All of us need others who can look objectively at what we are saying or doing in the body of Christ, people who love us enough to tell us the truth, even if the truth hurts for a season. At the same time, we need people who can encourage us to do what God has called us to do, without kowtowing, flattering, or telling us simply what we want to hear. Honest encouragement must become a keystone in the last-days church of Jesus Christ.
A few years ago, I was one of the speakers at a large prophecy conference. When I got up to speak, I couldn’t get the message together! Instead of bringing a message that hit the mark, I meandered back and forth, totally missing the target.
After the session that day, the ministers gathered together to evaluate what had been spoken. It was a precious time of prayer and encouragement. But that’s not all.

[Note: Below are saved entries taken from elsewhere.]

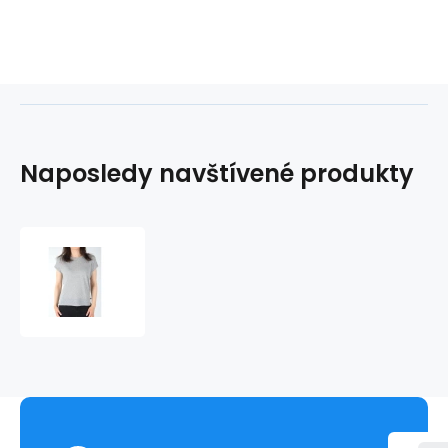
Naposledy navštívené produkty
Wrangler
Relaxed
Tee
Mid
Grey
W
W7331E537
tričko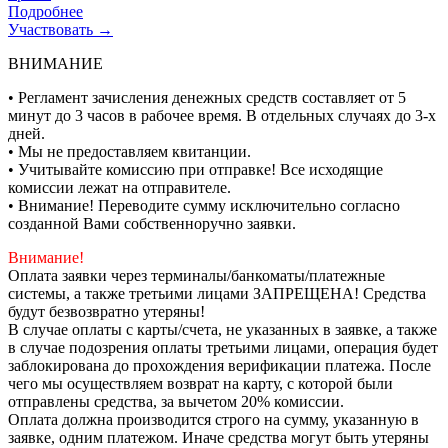
Подробнее
Участвовать →
ВНИМАНИЕ
• Регламент зачисления денежных средств составляет от 5
минут до 3 часов в рабочее время. В отдельных случаях до 3-х
дней.
• Мы не предоставляем квитанции.
• Учитывайте комиссию при отправке! Все исходящие
комиссии лежат на отправителе.
• Внимание! Переводите сумму исключительно согласно
созданной Вами собственноручно заявки.
Внимание!
Оплата заявки через терминалы/банкоматы/платежные
системы, а также третьими лицами ЗАПРЕЩЕНА! Средства
будут безвозвратно утеряны!
В случае оплаты с карты/счета, не указанных в заявке, а также
в случае подозрения оплаты третьими лицами, операция будет
заблокирована до прохождения верификации платежа. После
чего мы осуществляем возврат на карту, с которой были
отправлены средства, за вычетом 20% комиссии.
Оплата должна производится строго на сумму, указанную в
заявке, одним платежом. Иначе средства могут быть утеряны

The other ministers firmly rebuked me for not sharing the message God had given me. “You blew it, Jim,” one man said kindly but emphatically. “You missed the message. God gave you the message, but you didn’t present it. You never got the point across.” The other ministers agreed that I had not been effective that day. They didn’t make me feel like a heel, but they were not about to sit by idly, pretending that I had been a blessing when I had not been.
Did I enjoy that corrective rebuke? Absolutely not. Did I need it, learn from it, and grow from it? Count on it.
God wants us to be stirring each other up in a local community of believers with whom we interact daily, week by week. He wants us to encourage and to be encouraged by spiritual brothers and sisters with whom we live out our Christian experience.
Notice again in Hebrews 10:25 how seriously God takes this matter. Scripture says that we are to stir one another up to good works, “not forsaking the assembling of ourselves together, as is the manner of some, but exhorting one another, and so much the more as you see the Day approaching.”
In other words, as we see the Day of the Lord approaching, the signs of Christ’s coming all around us, we desperately need each other if we are to mature as believers.
In the days ahead, many will need the church for food; some will need the body for shelter, transportation, child care, and basic human services. All of us will need each other for spiritual encouragement to keep going, to keep trusting and believing. In these “getting ready days,” we must take seriously the scriptural mandate that we encourage one another. If ever we needed the church, we need it now!